━━━ Data for this exercise

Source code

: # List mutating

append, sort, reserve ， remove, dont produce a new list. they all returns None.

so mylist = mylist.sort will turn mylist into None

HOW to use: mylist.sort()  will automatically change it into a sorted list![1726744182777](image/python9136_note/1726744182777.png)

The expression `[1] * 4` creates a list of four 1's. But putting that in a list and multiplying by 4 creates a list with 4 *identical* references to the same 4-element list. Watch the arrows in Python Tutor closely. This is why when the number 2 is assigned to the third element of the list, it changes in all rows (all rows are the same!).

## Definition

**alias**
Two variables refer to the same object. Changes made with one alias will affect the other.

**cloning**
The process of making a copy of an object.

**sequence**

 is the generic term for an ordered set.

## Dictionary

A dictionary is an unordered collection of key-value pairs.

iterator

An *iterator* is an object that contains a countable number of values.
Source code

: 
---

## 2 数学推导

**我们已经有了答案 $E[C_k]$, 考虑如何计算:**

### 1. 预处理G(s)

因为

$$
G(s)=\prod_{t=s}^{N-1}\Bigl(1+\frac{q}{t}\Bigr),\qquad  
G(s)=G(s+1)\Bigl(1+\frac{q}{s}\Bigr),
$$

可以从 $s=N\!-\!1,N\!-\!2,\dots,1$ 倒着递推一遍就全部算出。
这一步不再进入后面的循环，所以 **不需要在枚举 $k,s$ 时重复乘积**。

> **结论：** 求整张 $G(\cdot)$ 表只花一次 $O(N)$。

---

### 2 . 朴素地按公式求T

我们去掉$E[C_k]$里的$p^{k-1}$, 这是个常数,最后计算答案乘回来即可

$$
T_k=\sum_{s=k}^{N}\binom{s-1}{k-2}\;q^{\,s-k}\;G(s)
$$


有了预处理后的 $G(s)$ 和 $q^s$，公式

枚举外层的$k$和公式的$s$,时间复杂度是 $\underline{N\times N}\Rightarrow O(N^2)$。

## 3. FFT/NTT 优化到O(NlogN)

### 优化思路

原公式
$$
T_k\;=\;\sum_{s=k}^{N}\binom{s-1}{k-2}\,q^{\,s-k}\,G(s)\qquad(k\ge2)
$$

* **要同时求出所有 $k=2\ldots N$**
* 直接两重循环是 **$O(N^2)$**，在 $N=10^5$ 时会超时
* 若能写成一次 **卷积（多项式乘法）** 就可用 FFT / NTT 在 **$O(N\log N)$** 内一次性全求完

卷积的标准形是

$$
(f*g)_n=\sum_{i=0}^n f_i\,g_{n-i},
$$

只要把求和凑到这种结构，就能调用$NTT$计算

━━━━━━

* [The task]: Repeat what the records above say. Use their exact words.

* [Answer space]:
Source code

: # List mutating

append, sort, reserve ， remove, dont produce a new list. they all returns None.

so mylist = mylist.sort will turn mylist into None

HOW to use: mylist.sort()  will automatically change it into a sorted list![1726744182777](image/python9136_note/1726744182777.png)

The expression `[1] * 4` creates a list of four 1's. But putting that in a list and multiplying by 4 creates a list with 4 *identical* references to the same 4-element list. Watch the arrows in Python Tutor closely. This is why when the number 2 is assigned to the third element of the list, it changes in all rows (all rows are the same!).

## Definition

**alias**
Two variables refer to the same object. Changes made with one alias will affect the other.

**cloning**
The process of making a copy of an object.

**sequence**

 is the generic term for an ordered set.

## Dictionary

A dictionary is an unordered collection of key-value pairs.

iterator

An *iterator* is an object that contains a countable number of values.
Source code

: 
---

## 2 数学推导

**我们已经有了答案 $E[C_k]$, 考虑如何计算:**

### 1. 预处理G(s)

因为

$$
G(s)=\prod_{t=s}^{N-1}\Bigl(1+\frac{q}{t}\Bigr),\qquad  
G(s)=G(s+1)\Bigl(1+\frac{q}{s}\Bigr),
$$

可以从 $s=N\!-\!1,N\!-\!2,\dots,1$ 倒着递推一遍就全部算出。
这一步不再进入后面的循环，所以 **不需要在枚举 $k,s$ 时重复乘积**。

> **结论：** 求整张 $G(\cdot)$ 表只花一次 $O(N)$。

---

### 2 . 朴素地按公式求T

我们去掉$E[C_k]$里的$p^{k-1}$, 这是个常数,最后计算答案乘回来即可

$$
T_k=\sum_{s=k}^{N}\binom{s-1}{k-2}\;q^{\,s-k}\;G(s)
$$


有了预处理后的 $G(s)$ 和 $q^s$，公式

枚举外层的$k$和公式的$s$,时间复杂度是 $\underline{N\times N}\Rightarrow O(N^2)$。

## 3. FFT/NTT 优化到O(NlogN)

### 优化思路

原公式
$$
T_k\;=\;\sum_{s=k}^{N}\binom{s-1}{k-2}\,q^{\,s-k}\,G(s)\qquad(k\ge2)
$$

* **要同时求出所有 $k=2\ldots N$**
* 直接两重循环是 **$O(N^2)$**，在 $N=10^5$ 时会超时
* 若能写成一次 **卷积（多项式乘法）** 就可用 FFT / NTT 在 **$O(N\log N)$** 内一次性全求完

卷积的标准形是

$$
(f*g)_n=\sum_{i=0}^n f_i\,g_{n-i},
$$

只要把求和凑到这种结构，就能调用$NTT$计算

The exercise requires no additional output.